Parent Leaders for Accelerated Curriculum and Education (PLACE NYC) celebrates all of the students who took the DOE’s Specialized High School Admissions Test (SHSAT). We applaud the determination and effort of the 27,800 students who studied for and completed a non-compulsory examination to earn a seat at one of NYC’s renowned Specialized High Schools. Unfortunately, many academically qualified students who desire a rigorous, advanced STEM-based education did not get a spot because of a shortage of seats. There should be more Specialized High Schools to prepare all students for the careers of today and tomorrow.

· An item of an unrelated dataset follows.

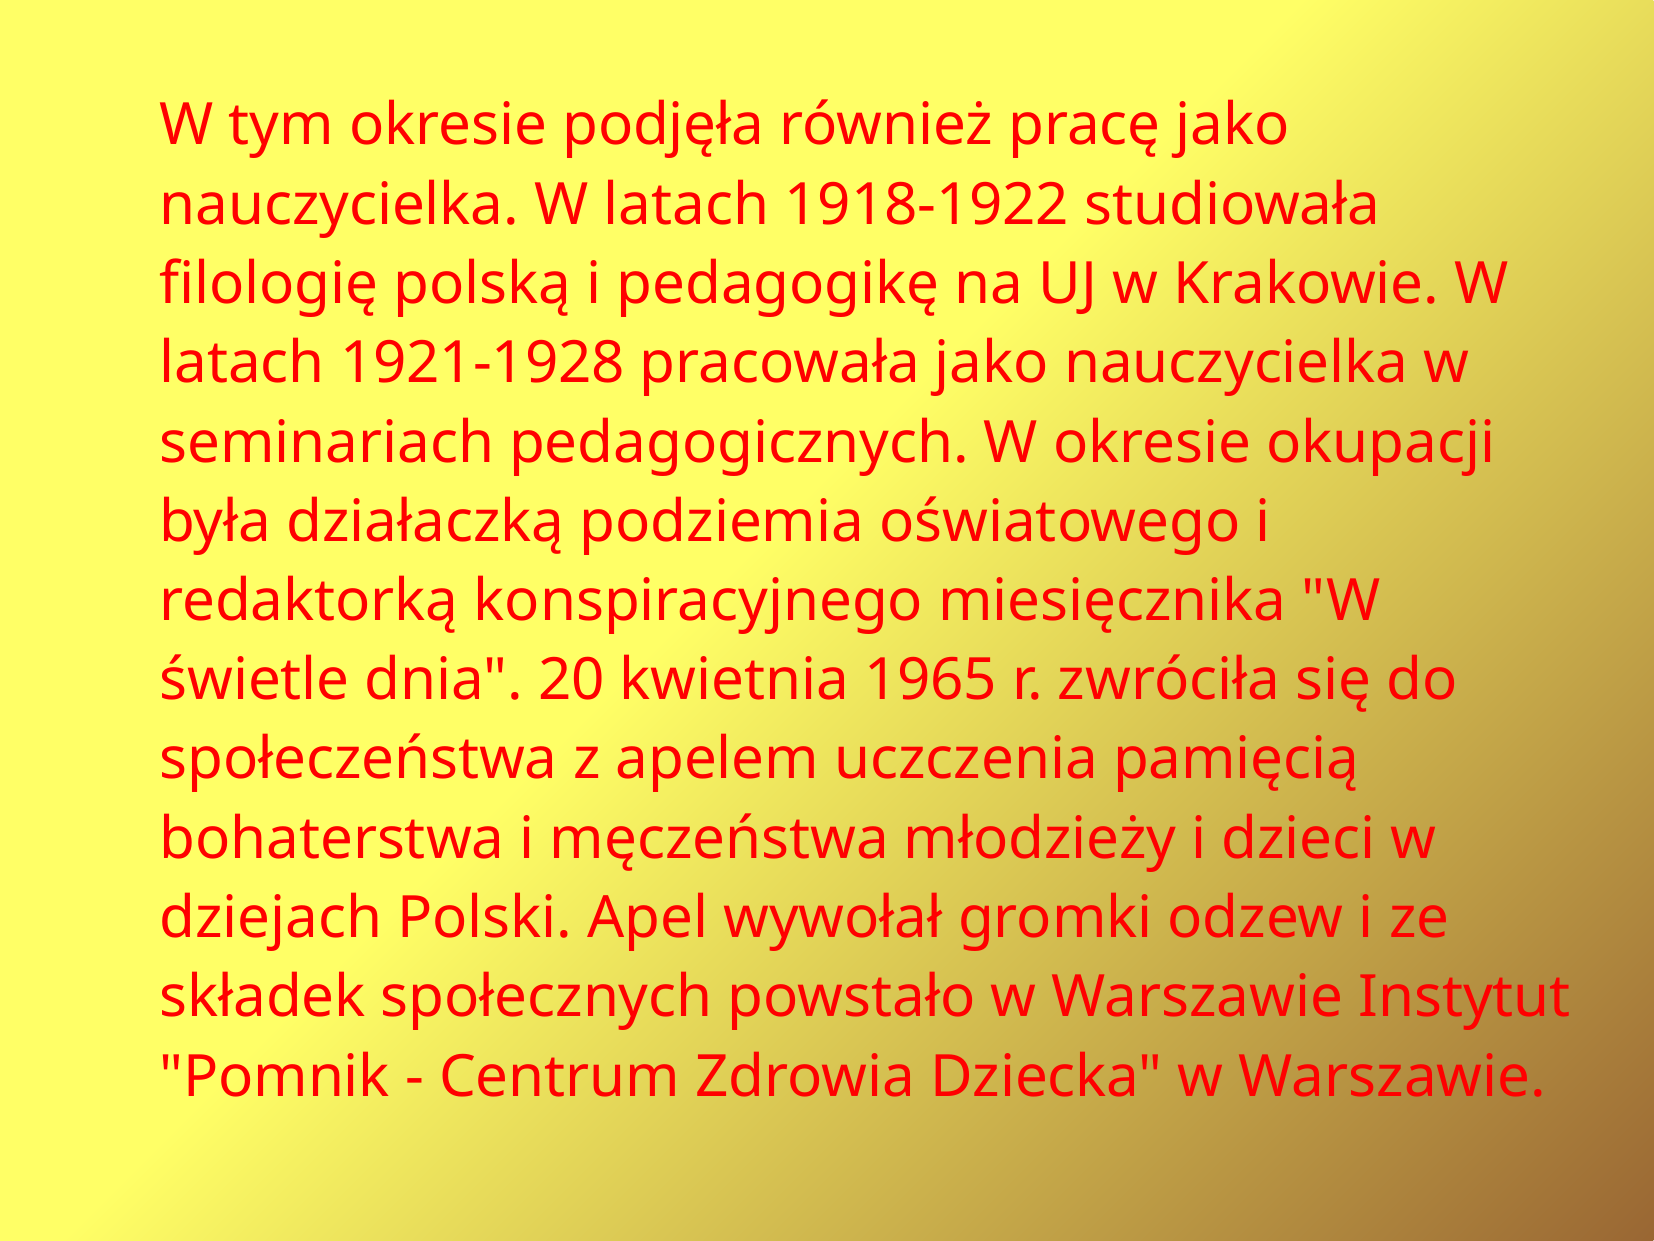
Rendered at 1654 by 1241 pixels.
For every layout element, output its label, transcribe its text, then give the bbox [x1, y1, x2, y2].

The 2020 SHSAT results prove, once again, that the failure to deliver high-quality, rigorous curricula in all our public elementary and middle schools hurts our Black and Hispanic students the most. Only 10 Black students scored above the cutoff for Stuyvesant, and Black and Hispanic students will represent just 11% of the next Specialized High School freshman class.

The DOE’s SHSAT asks fundamental ELA and Math questions. It is an utter failure of the DOE that so few Black and Hispanic students scored above the cutoffs. We have a clear moral imperative to increase the academic rigor of all our elementary and middle schools. We must restore and expand the G&T programs and honors classes that previously existed in NYC schools and led to thousands of Black and Hispanic students attending the Specialized High Schools annually for 20 straight years.

PLACE urges the NYC DOE to focus on improving curricula in all our K-8 schools as well as in the other 400 high schools. Only then will all NYC students have the same opportunities at academic achievement and future success.